Now, even the Foreign Policy magazine has decided to tackle the issue between the US airlines against the Middle Eastern three of Emirates, Etihad and Qatar Airways.
The article on the Foreign Policy that is available on their website is a nice read that tries to go deeper than the other pieces that I have seen written on this topic and is a must read for those that are interested in on this topic.
You can access the Foreign Policy piece here of which below are some excerpts:
It’s worth noting that state support is, well, complicated. It’s not as if U.S. carriers take to the skies without their own state-backed safety nets. After the 9/11 attacks, U.S. carriers received some $15 billion in direct cash payments and loan guarantees from Washington.
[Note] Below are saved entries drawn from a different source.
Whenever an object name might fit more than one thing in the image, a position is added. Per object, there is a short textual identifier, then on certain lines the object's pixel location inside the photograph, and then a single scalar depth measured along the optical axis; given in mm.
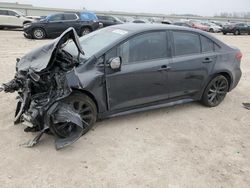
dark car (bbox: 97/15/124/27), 15292
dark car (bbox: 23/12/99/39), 11645
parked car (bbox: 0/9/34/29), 15391
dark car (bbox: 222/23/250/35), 21843
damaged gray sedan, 2863
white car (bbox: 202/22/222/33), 25286
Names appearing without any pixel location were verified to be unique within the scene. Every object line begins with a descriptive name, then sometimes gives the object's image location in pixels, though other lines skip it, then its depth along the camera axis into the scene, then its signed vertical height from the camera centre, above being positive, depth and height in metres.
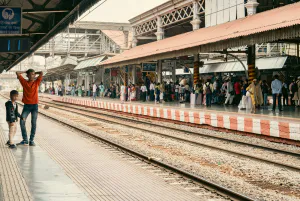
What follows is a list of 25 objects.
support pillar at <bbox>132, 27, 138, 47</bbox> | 42.65 +4.32
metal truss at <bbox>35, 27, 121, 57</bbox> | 68.19 +6.46
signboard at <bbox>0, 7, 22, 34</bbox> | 13.62 +2.10
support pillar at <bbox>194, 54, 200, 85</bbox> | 27.64 +1.10
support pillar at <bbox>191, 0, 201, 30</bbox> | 30.37 +4.60
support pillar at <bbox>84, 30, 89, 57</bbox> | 68.07 +6.42
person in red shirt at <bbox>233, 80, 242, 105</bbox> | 24.31 -0.34
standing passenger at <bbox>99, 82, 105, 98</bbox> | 44.09 -0.25
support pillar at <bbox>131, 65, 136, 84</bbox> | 38.76 +1.11
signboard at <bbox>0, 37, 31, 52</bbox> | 16.92 +1.62
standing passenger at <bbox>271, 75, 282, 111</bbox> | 19.45 -0.08
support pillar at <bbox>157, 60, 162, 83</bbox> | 32.53 +1.05
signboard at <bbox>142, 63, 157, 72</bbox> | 32.59 +1.35
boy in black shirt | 10.27 -0.56
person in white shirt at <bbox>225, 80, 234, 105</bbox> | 24.89 -0.51
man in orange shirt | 10.51 -0.20
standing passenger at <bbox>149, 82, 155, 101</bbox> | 34.50 -0.28
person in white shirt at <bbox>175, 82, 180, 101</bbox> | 33.46 -0.41
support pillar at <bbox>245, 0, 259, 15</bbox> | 24.97 +4.30
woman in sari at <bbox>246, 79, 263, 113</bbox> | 19.22 -0.39
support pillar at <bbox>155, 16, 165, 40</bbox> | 36.53 +4.38
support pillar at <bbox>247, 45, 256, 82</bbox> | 22.22 +1.10
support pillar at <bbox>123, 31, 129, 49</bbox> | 59.72 +6.61
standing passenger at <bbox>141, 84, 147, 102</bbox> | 34.72 -0.39
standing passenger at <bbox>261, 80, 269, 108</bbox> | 24.39 -0.33
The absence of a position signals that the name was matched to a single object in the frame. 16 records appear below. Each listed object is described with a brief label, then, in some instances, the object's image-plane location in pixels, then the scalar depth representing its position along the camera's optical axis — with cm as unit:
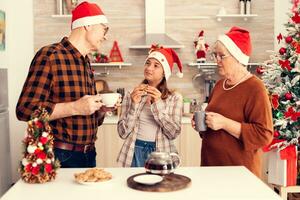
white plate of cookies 194
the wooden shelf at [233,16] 503
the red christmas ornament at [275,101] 373
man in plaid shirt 230
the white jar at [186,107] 498
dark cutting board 187
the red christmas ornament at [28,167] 198
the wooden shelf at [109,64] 495
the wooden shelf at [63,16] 498
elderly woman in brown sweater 238
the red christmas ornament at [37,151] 198
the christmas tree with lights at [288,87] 373
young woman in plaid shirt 284
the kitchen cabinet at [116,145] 464
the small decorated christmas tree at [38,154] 198
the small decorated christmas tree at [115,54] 502
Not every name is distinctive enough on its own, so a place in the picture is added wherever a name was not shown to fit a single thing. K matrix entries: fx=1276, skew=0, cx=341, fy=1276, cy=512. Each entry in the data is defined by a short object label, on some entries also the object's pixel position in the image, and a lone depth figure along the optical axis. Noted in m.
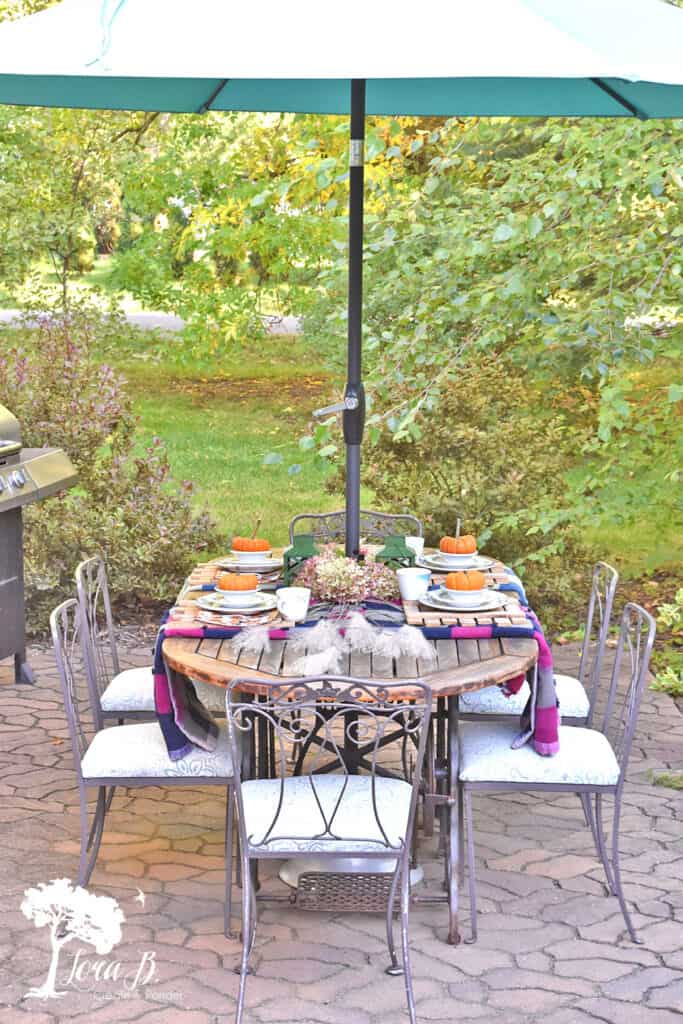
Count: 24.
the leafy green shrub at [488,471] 6.30
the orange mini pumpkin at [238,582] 3.65
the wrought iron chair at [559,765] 3.38
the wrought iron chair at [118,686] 3.95
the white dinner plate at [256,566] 4.14
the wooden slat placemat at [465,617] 3.52
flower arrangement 3.70
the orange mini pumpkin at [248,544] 4.21
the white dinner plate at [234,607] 3.61
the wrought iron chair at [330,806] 2.88
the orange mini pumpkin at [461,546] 4.16
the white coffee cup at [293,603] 3.49
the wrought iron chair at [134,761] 3.40
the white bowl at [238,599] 3.64
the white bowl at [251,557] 4.20
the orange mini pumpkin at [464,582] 3.68
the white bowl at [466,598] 3.67
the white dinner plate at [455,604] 3.65
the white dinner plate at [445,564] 4.16
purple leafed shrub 6.43
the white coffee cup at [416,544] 4.23
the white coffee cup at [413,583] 3.75
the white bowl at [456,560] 4.17
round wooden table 3.15
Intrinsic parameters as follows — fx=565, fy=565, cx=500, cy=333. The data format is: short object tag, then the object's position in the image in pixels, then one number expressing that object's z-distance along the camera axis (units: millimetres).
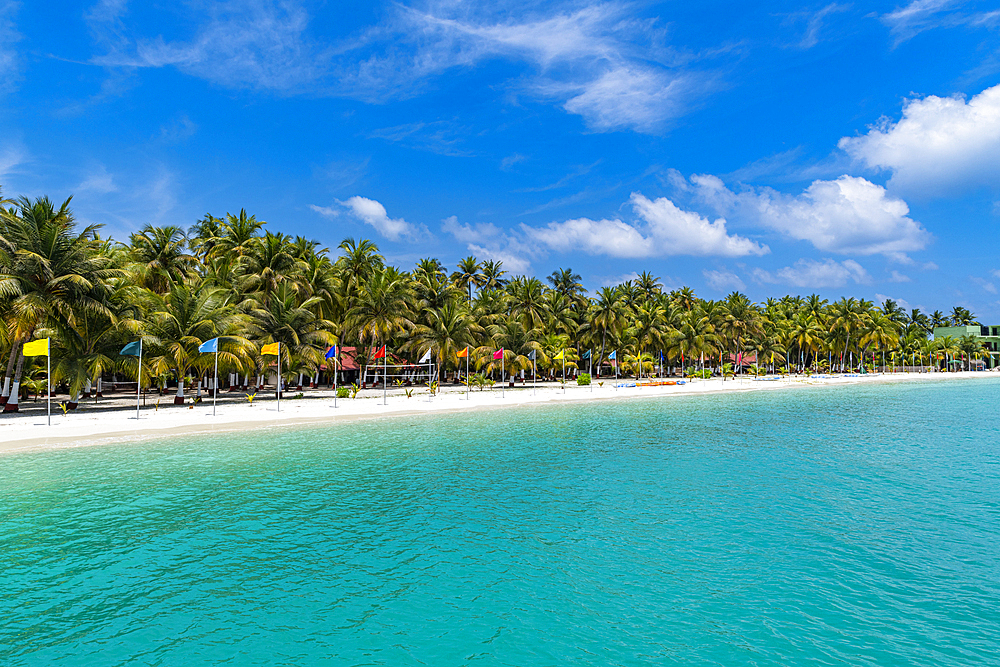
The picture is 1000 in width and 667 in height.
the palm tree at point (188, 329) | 31422
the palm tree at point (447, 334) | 55906
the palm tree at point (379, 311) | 53781
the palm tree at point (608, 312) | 73562
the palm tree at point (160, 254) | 48562
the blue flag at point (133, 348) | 26780
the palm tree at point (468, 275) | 85750
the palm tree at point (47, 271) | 25812
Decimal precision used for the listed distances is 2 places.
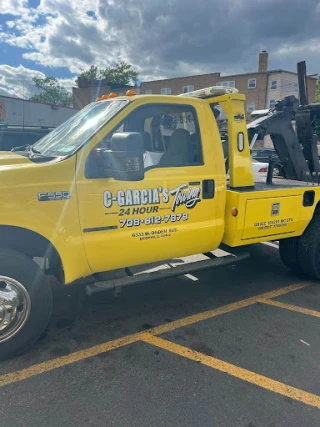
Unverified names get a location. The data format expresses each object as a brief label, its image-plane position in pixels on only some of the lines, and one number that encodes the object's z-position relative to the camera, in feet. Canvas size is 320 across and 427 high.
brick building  123.03
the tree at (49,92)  229.04
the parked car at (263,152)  61.52
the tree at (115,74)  202.59
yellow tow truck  9.05
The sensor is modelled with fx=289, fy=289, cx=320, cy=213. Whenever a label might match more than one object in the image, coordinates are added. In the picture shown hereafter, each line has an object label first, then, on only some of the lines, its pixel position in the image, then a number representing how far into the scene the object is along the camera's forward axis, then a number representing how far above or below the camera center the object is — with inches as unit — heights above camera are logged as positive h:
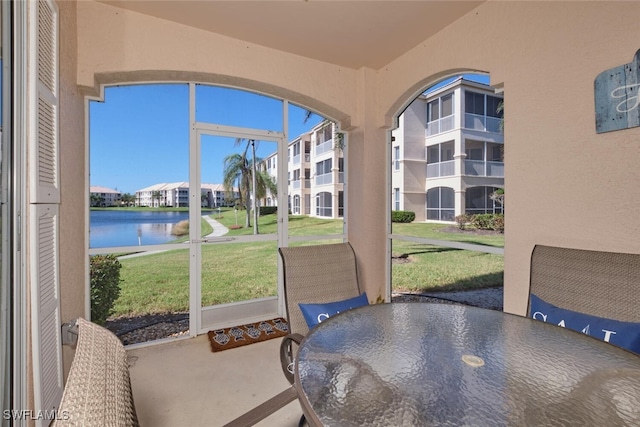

What’s more, the Fly America Act demands that U.S. government employees use U.S. carriers for domestic and international travel — a boon to the industry. On my regular United Airlines economy-class flights to Dubai, I sit among a virtual army of U.S. military contractors headed to Kabul, Baghdad, and Islamabad via Dubai. According to the General Services Administration, the U.S. government spends a whopping $9 billion on travel. Isn’t that a form of state support?
The three hubs of Dubai, Abu Dhabi, and Doha are blessed with fortunate commercial geography: They are a four-hour flight to one-third of the world’s population and an eight-hour flight to two-thirds. Any self-respecting McKinsey study would have told these governments to build air hubs and national airlines to exploit their comparative geographic advantage. And they did.
But the story goes deeper than that, and it underscores a cornerstone of U.S. aviation policy: accords known as “open skies” agreements. Since 1992, the United States has negotiated more than 100 such agreements around the world, which are widely credited with expanding the global footprint of the U.S. Big Three. According to the State Department, the policy also benefits American cities like Dallas-Fort Worth, Detroit, Las Vegas, Memphis, Minneapolis, Portland, and Salt Lake City, which had virtually no international flights prior to 1992. It’s also a boon to U.S. tourism, air cargo, airports, and the aviation industry writ large.
This Foreign Policy piece is very interesting read and thanks for LoyaltyLobby readers sending me a link to it (you can always email me a link to interesting travel related articles you come across).
The article illustrates how dependent of the Dubai’s economy already is on the aviation sector and how it is expected to reach 45% of the GDP by 2030.